Items listed in a dataset:
+ + + + +
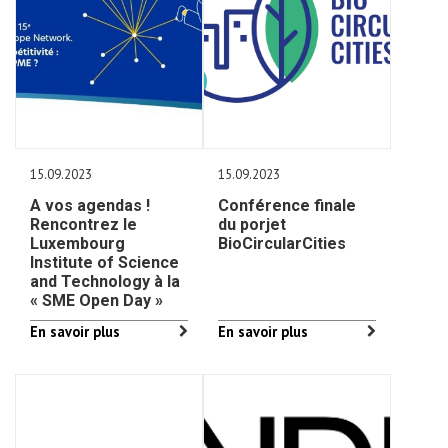
15.09.2023
15.09.2023
A vos agendas !
Conférence finale
Rencontrez le
du porjet
Luxembourg
BioCircularCities
Institute of Science
and Technology à la
« SME Open Day »
En savoir plus
En savoir plus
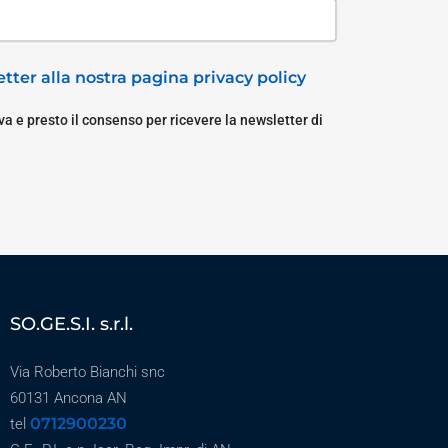
tter alla nostra pagina privacy policy
a e presto il consenso per ricevere la newsletter di
SO.GE.S.I. s.r.l.
Via Roberto Bianchi snc
60131 Ancona AN
0712900230
tel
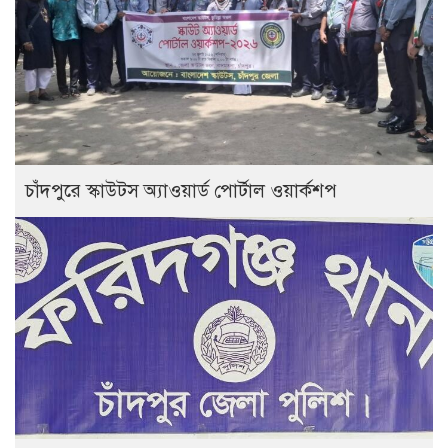
চাঁদপুরে স্কাউটস অ্যাওয়ার্ড পোর্টাল ওয়ার্কশপ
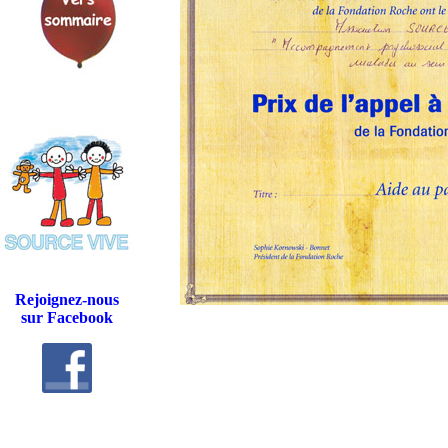
Rejoignez-nous
sur Facebook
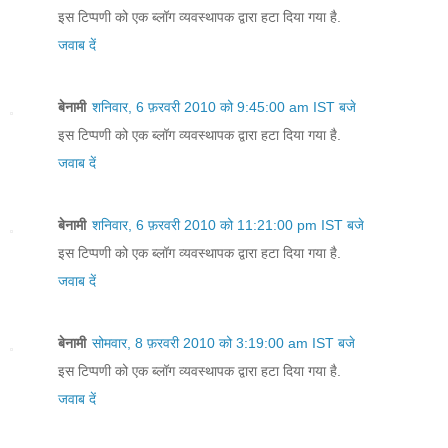
इस टिप्पणी को एक ब्लॉग व्यवस्थापक द्वारा हटा दिया गया है.
जवाब दें
बेनामी
शनिवार, 6 फ़रवरी 2010 को 9:45:00 am IST बजे
इस टिप्पणी को एक ब्लॉग व्यवस्थापक द्वारा हटा दिया गया है.
जवाब दें
बेनामी
शनिवार, 6 फ़रवरी 2010 को 11:21:00 pm IST बजे
इस टिप्पणी को एक ब्लॉग व्यवस्थापक द्वारा हटा दिया गया है.
जवाब दें
बेनामी
सोमवार, 8 फ़रवरी 2010 को 3:19:00 am IST बजे
इस टिप्पणी को एक ब्लॉग व्यवस्थापक द्वारा हटा दिया गया है.
जवाब दें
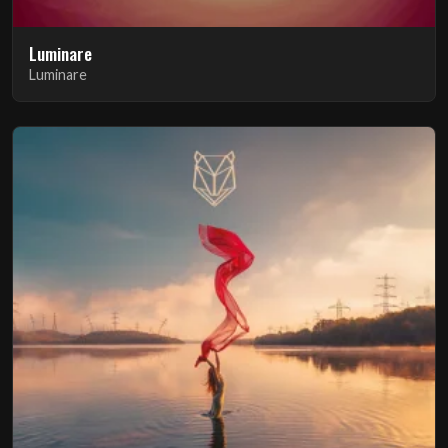
Luminare
Luminare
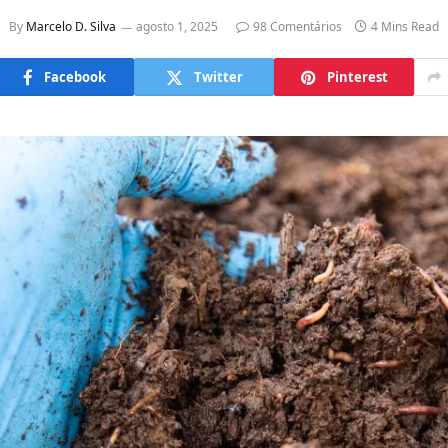
By
Marcelo D. Silva
agosto 1, 2025
98 Comentários
4 Mins Read
Facebook
Twitter
Pinterest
+ + + + +
◆ WHAT YOU SHOULD DO:
Give the text of all the items above again, swapping "Facebook" for "LinkedIn" wherever it appears and changing nothing else. Leave the pictures out.

◆ SOLUTION TO THIS TASK:
15.09.2023
15.09.2023
A vos agendas !
Conférence finale
Rencontrez le
du porjet
Luxembourg
BioCircularCities
Institute of Science
and Technology à la
« SME Open Day »
En savoir plus
En savoir plus
tter alla nostra pagina privacy policy
a e presto il consenso per ricevere la newsletter di
SO.GE.S.I. s.r.l.
Via Roberto Bianchi snc
60131 Ancona AN
0712900230
tel
চাঁদপুরে স্কাউটস অ্যাওয়ার্ড পোর্টাল ওয়ার্কশপ
Rejoignez-nous
sur LinkedIn
इस टिप्पणी को एक ब्लॉग व्यवस्थापक द्वारा हटा दिया गया है.
जवाब दें
बेनामी
शनिवार, 6 फ़रवरी 2010 को 9:45:00 am IST बजे
इस टिप्पणी को एक ब्लॉग व्यवस्थापक द्वारा हटा दिया गया है.
जवाब दें
बेनामी
शनिवार, 6 फ़रवरी 2010 को 11:21:00 pm IST बजे
इस टिप्पणी को एक ब्लॉग व्यवस्थापक द्वारा हटा दिया गया है.
जवाब दें
बेनामी
सोमवार, 8 फ़रवरी 2010 को 3:19:00 am IST बजे
इस टिप्पणी को एक ब्लॉग व्यवस्थापक द्वारा हटा दिया गया है.
जवाब दें
Luminare
Luminare
By
Marcelo D. Silva
agosto 1, 2025
98 Comentários
4 Mins Read
LinkedIn
Twitter
Pinterest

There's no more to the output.